ARTICLE:
[start]
In a given week I could be inspecting everything from trashed out foreclosures selling for $30,000 or $40,000 to new construction selling for $3,000,000 to $4,000,000 or more, that same week I could be interacting with clients who understand virtually nothing about construction and clients who are architects or builders. I see a very wide range of cost of construction quality, and just about the entire spectrum of people purchasing shelter, status or income. And one of the things I've had to learn is hat I absolutely cannot let my own experience and taste dictate how I interpret and report what I see, in fact I think the temptation to do so is one of the major causes of problems in my industry, and of and I've even written a page for my website about why it's important not to let these factors color the way I do my job:
That said, here are a few observations I frequently find that I'm making (to myself):
1) I must have passed several hundred hundred expensive new houses in upscale communities along the shore of Lake Michigan north of Chicago in the last few years, and not one of them has displayed real creativity, or to my eye possessed real architectural distinction.
This is actually quite remarkable; it used to be the case that at least some of the people who had the money to commission custom residential architecture on substantial scale were looking to live in a residence the clearly reflected their personality, or at least the conspicuous consumption of creative architectural talent.
The McMansions that have sprung up around here during the boom however - irrespective of cost - are generally designed in imitation of something else; an English manor house... A French château.... or all too often one of those ridiculous breeds of dogs produced by crossing a dachshund and a wolfhound (or however they are making them).
[end]
RECORD LIST:
[start]
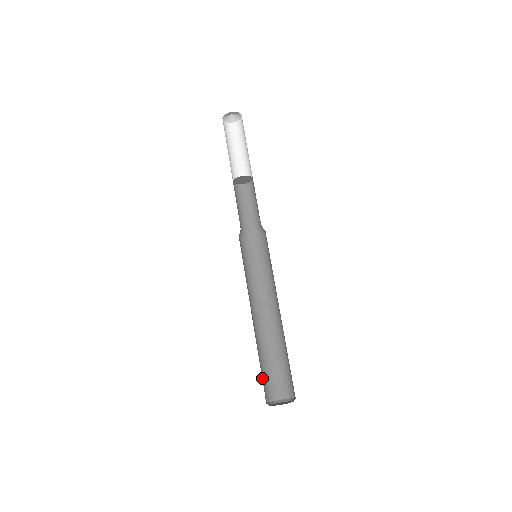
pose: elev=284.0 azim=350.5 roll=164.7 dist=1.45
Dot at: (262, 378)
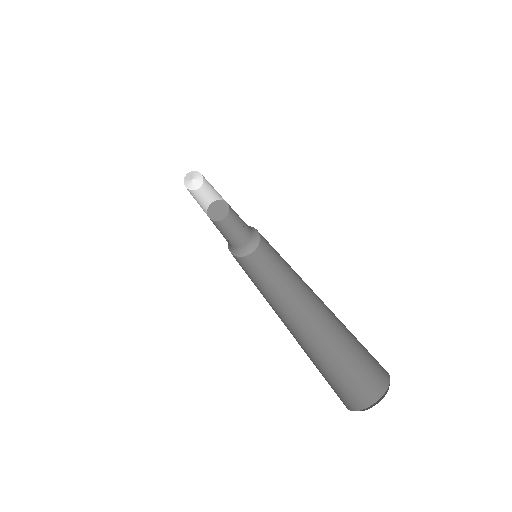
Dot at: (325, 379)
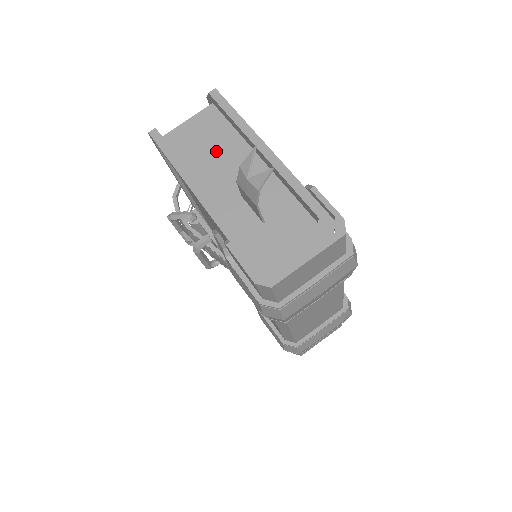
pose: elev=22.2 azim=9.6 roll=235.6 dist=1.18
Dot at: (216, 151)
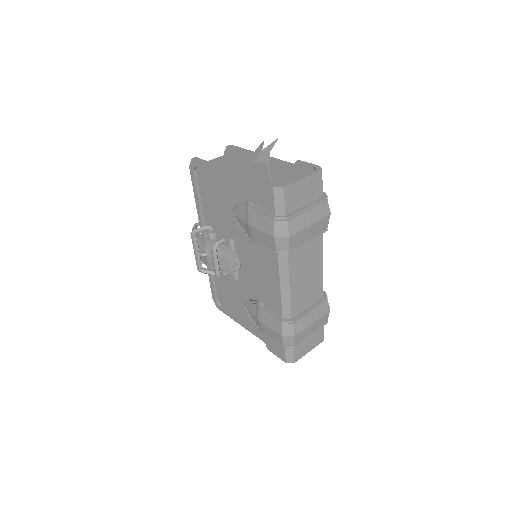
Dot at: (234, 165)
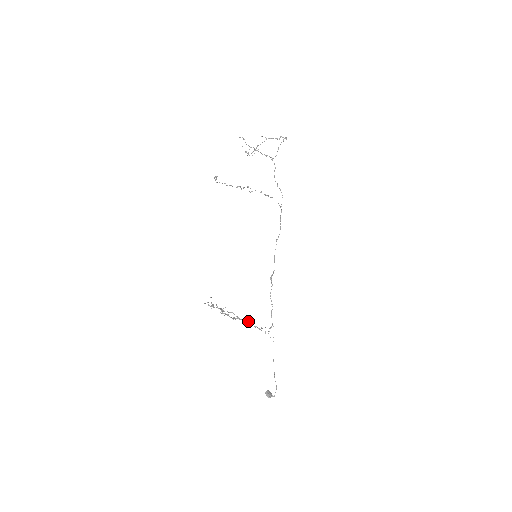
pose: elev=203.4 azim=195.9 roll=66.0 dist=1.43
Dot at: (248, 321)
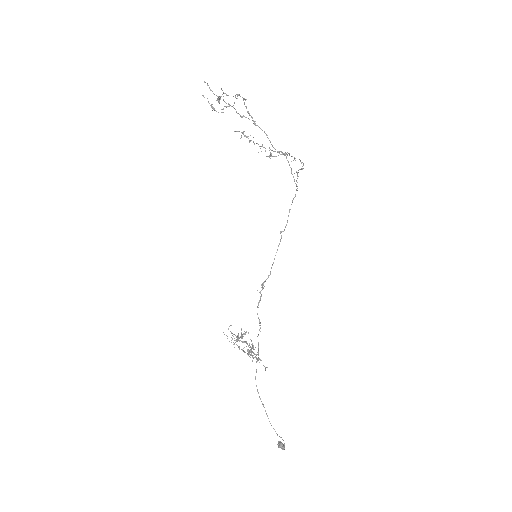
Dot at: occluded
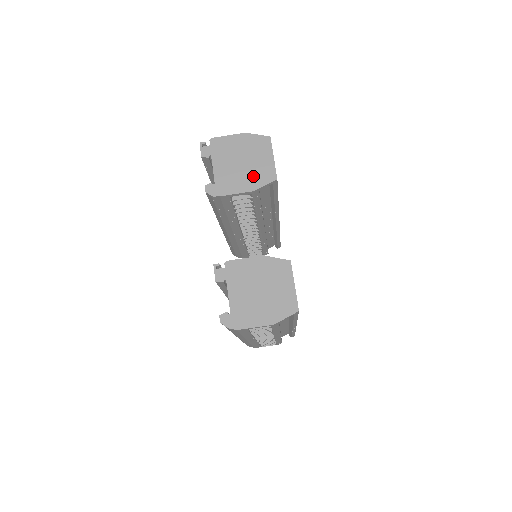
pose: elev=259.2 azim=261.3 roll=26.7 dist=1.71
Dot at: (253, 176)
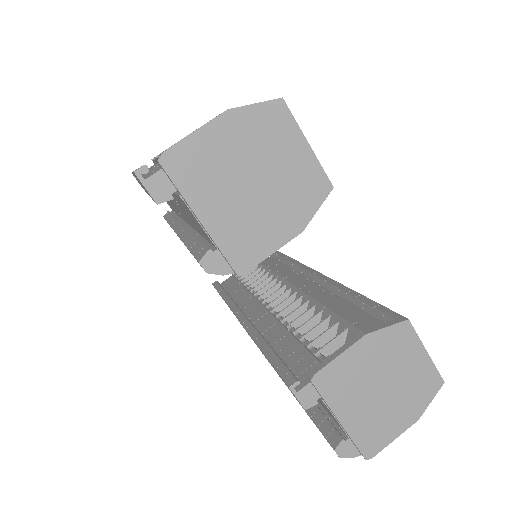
[end]
SET OF TASKS:
1 – Write out the home inspector's text on McMansions word for word, between "This is actually" and "are making them).", inclusive.
2 – Give again, verbatim, the lines of the records between the line holding "pose: elev=22.2 azim=9.6 roll=235.6 dist=1.18" and the end of the records, inclusive, omitting the pictures.

SOLUTION LIST:
1 –
This is actually quite remarkable; it used to be the case that at least some of the people who had the money to commission custom residential architecture on substantial scale were looking to live in a residence the clearly reflected their personality, or at least the conspicuous consumption of creative architectural talent.
The McMansions that have sprung up around here during the boom however - irrespective of cost - are generally designed in imitation of something else; an English manor house... A French château.... or all too often one of those ridiculous breeds of dogs produced by crossing a dachshund and a wolfhound (or however they are making them).

2 –
pose: elev=22.2 azim=9.6 roll=235.6 dist=1.18
Dot at: (216, 151)
Dot at: (234, 165)
pose: elev=203.4 azim=195.9 roll=66.0 dist=1.43
Dot at: (248, 321)
Dot at: occluded
pose: elev=259.2 azim=261.3 roll=26.7 dist=1.71
Dot at: (253, 176)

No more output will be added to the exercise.